Records from a data collection:
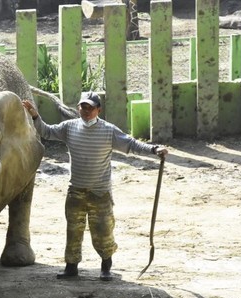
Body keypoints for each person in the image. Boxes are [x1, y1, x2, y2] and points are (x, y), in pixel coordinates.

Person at [22, 92, 168, 281]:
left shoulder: (109, 130)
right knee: (74, 230)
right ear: (78, 108)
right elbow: (46, 131)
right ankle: (71, 267)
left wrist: (154, 149)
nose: (87, 111)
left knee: (103, 231)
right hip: (75, 191)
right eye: (83, 107)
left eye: (91, 108)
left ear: (99, 110)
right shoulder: (69, 127)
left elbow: (131, 144)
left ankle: (106, 267)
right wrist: (34, 115)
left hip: (100, 192)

Action item :: Send back an exact copy of only the lines from the line with "right knee: (74, 230)" up to and including the line with "left ear: (99, 110)" in the data above.

Solution ::
right knee: (74, 230)
right ear: (78, 108)
right elbow: (46, 131)
right ankle: (71, 267)
left wrist: (154, 149)
nose: (87, 111)
left knee: (103, 231)
right hip: (75, 191)
right eye: (83, 107)
left eye: (91, 108)
left ear: (99, 110)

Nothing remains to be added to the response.